Is poker a young man’s game?

Since Chris Moneymaker’s historic win at the 2003 World Series of Poker it seems that with each passing year the poker world as a whole is growing younger and younger. In a game where experience plays such a huge role, and physical fitness not so much (poker isn’t exactly tennis after all), this trend is at first hard to explain away, but after taking a closer look at precisely WHY young poker players are excelling you’ll see that it isn’t as mystifying as it first appears.

While there is something to say about the drive of young people, and their constitution, for the most part these things have little to do with why young kids are taking over the poker world. In this column I’ll look at the three major factors that have allowed younger poker players to excel, while at the same time have been prohibitive in allowing older players to take up the game with the same level of success.

The Internet and computer technology is an ever-evolving world

Internet poker is a growing market, and the technology being used to master the game of poker is ever-changing. Players need to have a strong grasp of the current technology, which is something that always favors younger people – let’s face it, 65 year-olds are not inventing the iPhone or other cutting edge technology. Think of it this way: When your father can’t figure out how to switch from the cable input to the DVD on his TV, or how to download a picture from his E-Mail account, who does he turn to? Generally it’s the youngest person he can find, not one of his friends or his own parents. When it comes to technology youth trumps experience.

This gives younger players a leg up technologically over most (notice I said most) poker players from an older generation. Sure, older players can learn to make full use of things like PokerTracker, PokerStove, and all of the other software available, but younger players will typically know how to use these from the outset. So while older players are taking courses on how to use Microsoft Excel, and open E-Mail attachments, their younger counterparts are zipping through PokerTracker filters and running sims with PokerStove.

Furthermore, the Internet allows younger players to gain experience far faster than their predecessors who had to grind away in a live poker game for years to play as many hands as the current crop of poker players can play online in a single month! Anyone who tries to pick uo the game in the live poker arena is at a severe disadvantage to online players –not only because they are playing more hands and have more data to study, but because at an online poker site you can LEARN at a fraction of the stakes.

Responsibilities

Taking up poker requires a tremendous amount of time with little reward in the early days. A potential poker player in his 30’s with a wife, two kids, two car payments, and a mortgage is going to have a much harder time dealing with the early struggles all poker players go through than a player whose biggest responsibility is likely gas money or having enough free cash to get a couple beers at the local bar.

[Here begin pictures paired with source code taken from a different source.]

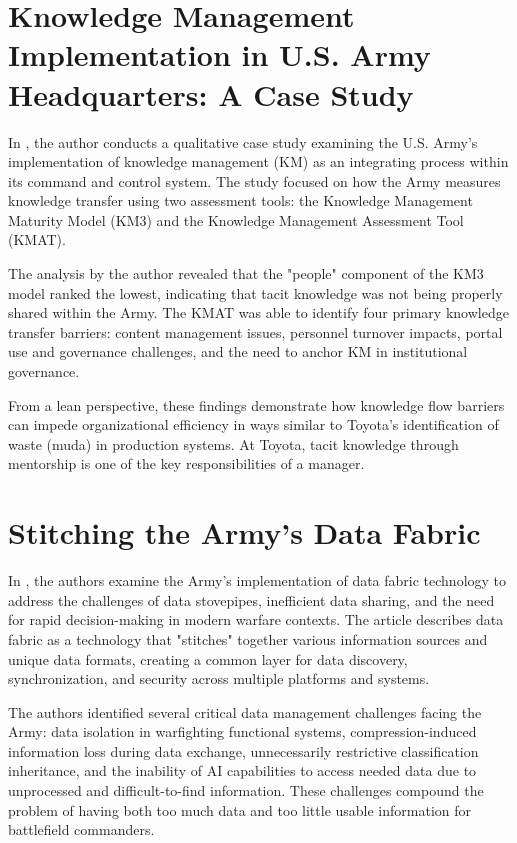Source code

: \documentclass{article}
\begin{document}
		\section{Knowledge Management Implementation in U.S. Army Headquarters: A Case Study \cite{VanLaar2023}}

			In \cite{VanLaar2023}, the author conducts a qualitative case study examining the U.S. Army's implementation of knowledge management (KM) as an integrating process within its command and control system. 
			The study focused on how the Army measures knowledge transfer using two assessment tools: the Knowledge Management Maturity Model (KM3) and the Knowledge Management Assessment Tool (KMAT). 

			The analysis by the author revealed that the "people" component of the KM3 model ranked the lowest, indicating that tacit knowledge was not being properly shared within the Army.
			The KMAT was able to identify four primary knowledge transfer barriers: content management issues, personnel turnover impacts, portal use and governance challenges, and the need to anchor KM in institutional governance.

			From a lean perspective, these findings demonstrate how knowledge flow barriers can impede organizational efficiency in ways similar to Toyota's identification of waste (muda) in production systems. 
			At Toyota, tacit knowledge through mentorship is one of the key responsibilities of a manager.


	\section{Stitching the Army's Data Fabric \cite{Patel2021}}

		In \cite{Patel2021}, the authors examine the Army's implementation of data fabric technology to address the challenges of data stovepipes, inefficient data sharing, and the need for rapid decision-making in modern warfare contexts.
		The article describes data fabric as a technology that "stitches" together various information sources and unique data formats, creating a common layer for data discovery, synchronization, and security across multiple platforms and systems.

		The authors identified several critical data management challenges facing the Army: data isolation in warfighting functional systems, compression-induced information loss during data exchange, unnecessarily restrictive classification inheritance, and the inability of AI capabilities to access needed data due to unprocessed and difficult-to-find information.
		These challenges compound the problem of having both too much data and too little usable information for battlefield commanders.
\end{document}
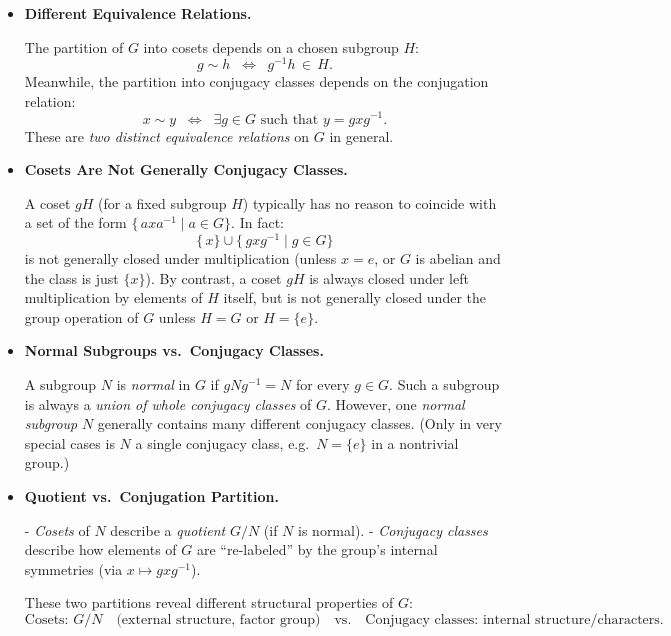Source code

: \documentclass[12pt]{article}
\theoremstyle{definition} %
\theoremstyle{plain} %
\begin{document}
\begin{itemize}
    \item \textbf{Different Equivalence Relations.} 

    The partition of $G$ into cosets depends on a chosen subgroup $H$:
    \[
    g \sim h \;\;\Longleftrightarrow\;\; g^{-1}h \,\in\, H.
    \]
    Meanwhile, the partition into conjugacy classes depends on the conjugation relation:
    \[
    x \sim y \;\;\Longleftrightarrow\;\; \exists g\in G\text{ such that }y = g x g^{-1}.
    \]
    These are \emph{two distinct equivalence relations} on $G$ in general.

    \item \textbf{Cosets Are Not Generally Conjugacy Classes.}

    A coset $gH$ (for a fixed subgroup $H$) typically has no reason to coincide with a set of the form $\{\,a x a^{-1}\mid a \in G\}$.  In fact:
    \[
    \{\,x\}\cup\{\,g x g^{-1}\mid g\in G\}
    \]
    is not generally closed under multiplication (unless $x=e$, or $G$ is abelian and the class is just $\{x\}$).  By contrast, a coset $gH$ is always closed under left multiplication by elements of $H$ itself, but is not generally closed under the group operation of $G$ unless $H=G$ or $H = \{e\}$.

    \item \textbf{Normal Subgroups vs.\ Conjugacy Classes.}

    A subgroup $N$ is \emph{normal} in $G$ if $gNg^{-1} = N$ for every $g\in G$.  Such a subgroup is always a \emph{union of whole conjugacy classes} of $G$.  However, one \emph{normal subgroup} $N$ generally contains many different conjugacy classes.  (Only in very special cases is $N$ a single conjugacy class, e.g.\ $N=\{e\}$ in a nontrivial group.)

    \item \textbf{Quotient vs.\ Conjugation Partition.}

    - \emph{Cosets} of $N$ describe a \emph{quotient} $G/N$ (if $N$ is normal).
    - \emph{Conjugacy classes} describe how elements of $G$ are “re-labeled” by the group’s internal symmetries (via $x \mapsto g x g^{-1}$).  

    These two partitions reveal different structural properties of $G$:
    \[
    \text{Cosets: }G/N \quad\text{(external structure, factor group)}
    \quad\text{vs.}\quad
    \text{Conjugacy classes:  internal structure/characters.}
    \]
\end{itemize}
\end{document}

This allows younger poker players to steadily work their way up the poker ladder, beginning with micro-stakes games where the rewards are barely noticeable. Older players, with their laundry list of responsibilities, simply cannot toil away in $25 buy-in games for the first 6-months of their career, they have bills to pay! And if learning requires small-stakes games than older players will have to keep their day job –imagine working 10 hours and then trying to grind away at the poker tables for another five or six!

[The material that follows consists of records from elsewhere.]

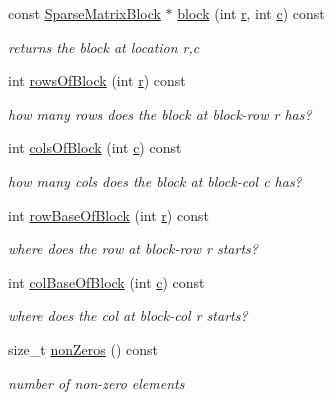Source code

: \begin{DoxyCompactItemize}
const \hyperlink{classg2o_1_1SparseBlockMatrix_ab2f7376cbf055803fda6527dcc43e3be}{Sparse\+Matrix\+Block} $\ast$ \hyperlink{classg2o_1_1SparseBlockMatrix_a1dd47246358ea852f8ff3db76aa6a287}{block} (int \hyperlink{sparse__helper_8cpp_acab531abaa74a7e664e3986f2522b33a}{r}, int \hyperlink{sparse__helper_8cpp_a4e1e0e72dd773439e333c84dd762a9c3}{c}) const 
\begin{DoxyCompactList}\small\item\em returns the block at location r,c \end{DoxyCompactList}\item 
int \hyperlink{classg2o_1_1SparseBlockMatrix_a2f1eceae58978d7ee263a80961006d22}{rows\+Of\+Block} (int \hyperlink{sparse__helper_8cpp_acab531abaa74a7e664e3986f2522b33a}{r}) const 
\begin{DoxyCompactList}\small\item\em how many rows does the block at block-\/row r has? \end{DoxyCompactList}\item 
int \hyperlink{classg2o_1_1SparseBlockMatrix_adb88ef292aedf1468f57cf5dc751a8e2}{cols\+Of\+Block} (int \hyperlink{sparse__helper_8cpp_a4e1e0e72dd773439e333c84dd762a9c3}{c}) const 
\begin{DoxyCompactList}\small\item\em how many cols does the block at block-\/col c has? \end{DoxyCompactList}\item 
int \hyperlink{classg2o_1_1SparseBlockMatrix_a176a2dbe00711e248ea25dc1995c6b4c}{row\+Base\+Of\+Block} (int \hyperlink{sparse__helper_8cpp_acab531abaa74a7e664e3986f2522b33a}{r}) const 
\begin{DoxyCompactList}\small\item\em where does the row at block-\/row r starts? \end{DoxyCompactList}\item 
int \hyperlink{classg2o_1_1SparseBlockMatrix_adf282a20d7c77c5949a0d93ca2651271}{col\+Base\+Of\+Block} (int \hyperlink{sparse__helper_8cpp_a4e1e0e72dd773439e333c84dd762a9c3}{c}) const 
\begin{DoxyCompactList}\small\item\em where does the col at block-\/col r starts? \end{DoxyCompactList}\item 
size\+\_\+t \hyperlink{classg2o_1_1SparseBlockMatrix_a52c11b08907dbb80ac44ad5459bc70fe}{non\+Zeros} () const 
\begin{DoxyCompactList}\small\item\em number of non-\/zero elements \end{DoxyCompactList}\item 

\end{DoxyCompactItemize}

Furthermore, as you’ll see in the next header, poker players need to keep odd hours; something that is not conducive to a “typical” family life.

 The poker lifestyle favors the young

It’s hard to explain to the average person, but poker requires a lifestyle change not unlike going from working a 9-5 job to working the graveyard shift. The life of a poker player necessitates long, strange, hours, something younger people are far more used to than their elders who have usually fallen into a sleep and work pattern by their mid-20’s.

Imagine our fictitious potential poker player from above, with his two wife and two kids: Even if he has managed to earn enough at the poker tables to handle his financial responsibilities, there is still the issue of family time. How does he spend times with his wife and kids when he is playing poker from 10PM to 8AM? How is his mood affected after a particularly bad run at the tables? Young, single, poker players can associate with people who keep similar hours, and if they are steaming can go off on their own for a day or two; our married poker player still has to interact with his family, regardless of his mood.

This doesn’t even touch upon what the mood swings you will undergo as a poker player will do to your relationships. Few people coming from a “normal” life can maintain a poker lifestyle if they have a family, since your entire family has to adjust to the change.

Conclusion

Theoretically, poker does not favor younger players in the same way that say tennis does, but when you look at the poker industry as a whole, and how a player goes from a noob to a proficient practitioner of the game, you can clearly see that younger players will have a much easier time of it. The Internet has also allowed poker players of any age to gain experience in a fraction of the time it used to take: Gone are the days of playing 100 hands in four hours, now players are capable of playing 400 hands in a single hour! And the ability to look at hand histories and consult their databases allows the current crop of poker players to become proficient in months, not years.

You’ll notice that most of the 30+-something poker pros out there have been playing the game for years (they didn’t just take it up). So any relationships they have were born after their poker careers, when they were already aware of the odd poker lifestyle I talked about above. You’ll also notice how few of these players have typical family relationships with wives and kids. Far more common are the single bachelors or the poker playing couples.

Between their family responsibilities, their technological deficiencies, and the abrupt lifestyle change, poker is for the most part definitely a young man’s game!